TASK DETAILS. Set down all the records below, word for word.

MATERIAL SUPPLIED.
=-=-=
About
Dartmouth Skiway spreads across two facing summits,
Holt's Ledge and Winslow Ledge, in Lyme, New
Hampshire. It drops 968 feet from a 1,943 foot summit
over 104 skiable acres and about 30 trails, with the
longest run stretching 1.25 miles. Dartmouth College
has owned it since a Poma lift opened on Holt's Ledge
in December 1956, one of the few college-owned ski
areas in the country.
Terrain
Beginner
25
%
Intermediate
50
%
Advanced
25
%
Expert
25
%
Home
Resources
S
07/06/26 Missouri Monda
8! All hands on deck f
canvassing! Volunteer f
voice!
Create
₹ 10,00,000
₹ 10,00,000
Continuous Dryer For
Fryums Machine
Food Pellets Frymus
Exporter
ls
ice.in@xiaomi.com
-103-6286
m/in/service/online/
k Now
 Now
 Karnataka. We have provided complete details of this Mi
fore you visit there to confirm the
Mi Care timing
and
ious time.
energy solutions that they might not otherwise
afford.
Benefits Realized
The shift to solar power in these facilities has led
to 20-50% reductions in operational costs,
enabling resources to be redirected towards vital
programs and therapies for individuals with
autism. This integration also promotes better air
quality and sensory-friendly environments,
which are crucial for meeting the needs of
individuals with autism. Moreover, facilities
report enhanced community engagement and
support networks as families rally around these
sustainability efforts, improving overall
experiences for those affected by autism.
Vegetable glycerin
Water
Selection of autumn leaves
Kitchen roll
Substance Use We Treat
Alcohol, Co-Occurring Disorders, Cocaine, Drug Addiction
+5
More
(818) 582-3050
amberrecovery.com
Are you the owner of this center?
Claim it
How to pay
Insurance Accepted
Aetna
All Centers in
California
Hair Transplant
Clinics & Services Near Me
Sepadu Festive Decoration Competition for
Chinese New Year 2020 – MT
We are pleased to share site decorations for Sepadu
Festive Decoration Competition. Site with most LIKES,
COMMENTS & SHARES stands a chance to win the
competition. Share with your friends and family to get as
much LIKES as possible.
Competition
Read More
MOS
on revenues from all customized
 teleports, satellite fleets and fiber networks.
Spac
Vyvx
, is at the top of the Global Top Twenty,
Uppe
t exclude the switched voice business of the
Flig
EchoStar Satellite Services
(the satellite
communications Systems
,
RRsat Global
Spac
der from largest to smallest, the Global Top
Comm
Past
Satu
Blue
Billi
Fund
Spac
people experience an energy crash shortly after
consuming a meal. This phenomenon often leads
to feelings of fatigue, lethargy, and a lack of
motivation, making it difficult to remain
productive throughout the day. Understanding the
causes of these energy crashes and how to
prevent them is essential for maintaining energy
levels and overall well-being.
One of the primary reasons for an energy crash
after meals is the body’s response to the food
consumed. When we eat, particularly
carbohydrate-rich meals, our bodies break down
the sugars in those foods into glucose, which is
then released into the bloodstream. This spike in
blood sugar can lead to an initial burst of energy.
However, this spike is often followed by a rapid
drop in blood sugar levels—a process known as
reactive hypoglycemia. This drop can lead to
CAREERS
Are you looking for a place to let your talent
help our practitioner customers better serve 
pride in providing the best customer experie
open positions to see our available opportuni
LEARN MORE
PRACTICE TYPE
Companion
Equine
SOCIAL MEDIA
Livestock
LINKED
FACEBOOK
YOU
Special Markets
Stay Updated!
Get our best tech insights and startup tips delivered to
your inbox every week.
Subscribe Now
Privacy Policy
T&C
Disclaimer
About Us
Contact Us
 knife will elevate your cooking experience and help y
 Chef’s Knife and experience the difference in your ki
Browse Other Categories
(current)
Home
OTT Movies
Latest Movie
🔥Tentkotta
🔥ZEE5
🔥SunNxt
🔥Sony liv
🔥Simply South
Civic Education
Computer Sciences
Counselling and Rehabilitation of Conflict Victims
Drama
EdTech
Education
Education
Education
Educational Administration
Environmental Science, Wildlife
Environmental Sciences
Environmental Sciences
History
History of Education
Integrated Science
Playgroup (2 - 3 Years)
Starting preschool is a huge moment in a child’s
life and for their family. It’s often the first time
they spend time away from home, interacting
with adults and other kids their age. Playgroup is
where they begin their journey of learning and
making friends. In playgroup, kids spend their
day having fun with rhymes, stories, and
=-=-=
TASK SOLUTION.
About
Dartmouth Skiway spreads across two facing summits,
Holt's Ledge and Winslow Ledge, in Lyme, New
Hampshire. It drops 968 feet from a 1,943 foot summit
over 104 skiable acres and about 30 trails, with the
longest run stretching 1.25 miles. Dartmouth College
has owned it since a Poma lift opened on Holt's Ledge
in December 1956, one of the few college-owned ski
areas in the country.
Terrain
Beginner
25
%
Intermediate
50
%
Advanced
25
%
Expert
25
%
Home
Resources
S
07/06/26 Missouri Monda
8! All hands on deck f
canvassing! Volunteer f
voice!
Create
₹ 10,00,000
₹ 10,00,000
Continuous Dryer For
Fryums Machine
Food Pellets Frymus
Exporter
ls
ice.in@xiaomi.com
-103-6286
m/in/service/online/
k Now
 Now
 Karnataka. We have provided complete details of this Mi
fore you visit there to confirm the
Mi Care timing
and
ious time.
energy solutions that they might not otherwise
afford.
Benefits Realized
The shift to solar power in these facilities has led
to 20-50% reductions in operational costs,
enabling resources to be redirected towards vital
programs and therapies for individuals with
autism. This integration also promotes better air
quality and sensory-friendly environments,
which are crucial for meeting the needs of
individuals with autism. Moreover, facilities
report enhanced community engagement and
support networks as families rally around these
sustainability efforts, improving overall
experiences for those affected by autism.
Vegetable glycerin
Water
Selection of autumn leaves
Kitchen roll
Substance Use We Treat
Alcohol, Co-Occurring Disorders, Cocaine, Drug Addiction
+5
More
(818) 582-3050
amberrecovery.com
Are you the owner of this center?
Claim it
How to pay
Insurance Accepted
Aetna
All Centers in
California
Hair Transplant
Clinics & Services Near Me
Sepadu Festive Decoration Competition for
Chinese New Year 2020 – MT
We are pleased to share site decorations for Sepadu
Festive Decoration Competition. Site with most LIKES,
COMMENTS & SHARES stands a chance to win the
competition. Share with your friends and family to get as
much LIKES as possible.
Competition
Read More
MOS
on revenues from all customized
 teleports, satellite fleets and fiber networks.
Spac
Vyvx
, is at the top of the Global Top Twenty,
Uppe
t exclude the switched voice business of the
Flig
EchoStar Satellite Services
(the satellite
communications Systems
,
RRsat Global
Spac
der from largest to smallest, the Global Top
Comm
Past
Satu
Blue
Billi
Fund
Spac
people experience an energy crash shortly after
consuming a meal. This phenomenon often leads
to feelings of fatigue, lethargy, and a lack of
motivation, making it difficult to remain
productive throughout the day. Understanding the
causes of these energy crashes and how to
prevent them is essential for maintaining energy
levels and overall well-being.
One of the primary reasons for an energy crash
after meals is the body’s response to the food
consumed. When we eat, particularly
carbohydrate-rich meals, our bodies break down
the sugars in those foods into glucose, which is
then released into the bloodstream. This spike in
blood sugar can lead to an initial burst of energy.
However, this spike is often followed by a rapid
drop in blood sugar levels—a process known as
reactive hypoglycemia. This drop can lead to
CAREERS
Are you looking for a place to let your talent
help our practitioner customers better serve 
pride in providing the best customer experie
open positions to see our available opportuni
LEARN MORE
PRACTICE TYPE
Companion
Equine
SOCIAL MEDIA
Livestock
LINKED
FACEBOOK
YOU
Special Markets
Stay Updated!
Get our best tech insights and startup tips delivered to
your inbox every week.
Subscribe Now
Privacy Policy
T&C
Disclaimer
About Us
Contact Us
 knife will elevate your cooking experience and help y
 Chef’s Knife and experience the difference in your ki
Browse Other Categories
(current)
Home
OTT Movies
Latest Movie
🔥Tentkotta
🔥ZEE5
🔥SunNxt
🔥Sony liv
🔥Simply South
Civic Education
Computer Sciences
Counselling and Rehabilitation of Conflict Victims
Drama
EdTech
Education
Education
Education
Educational Administration
Environmental Science, Wildlife
Environmental Sciences
Environmental Sciences
History
History of Education
Integrated Science
Playgroup (2 - 3 Years)
Starting preschool is a huge moment in a child’s
life and for their family. It’s often the first time
they spend time away from home, interacting
with adults and other kids their age. Playgroup is
where they begin their journey of learning and
making friends. In playgroup, kids spend their
day having fun with rhymes, stories, and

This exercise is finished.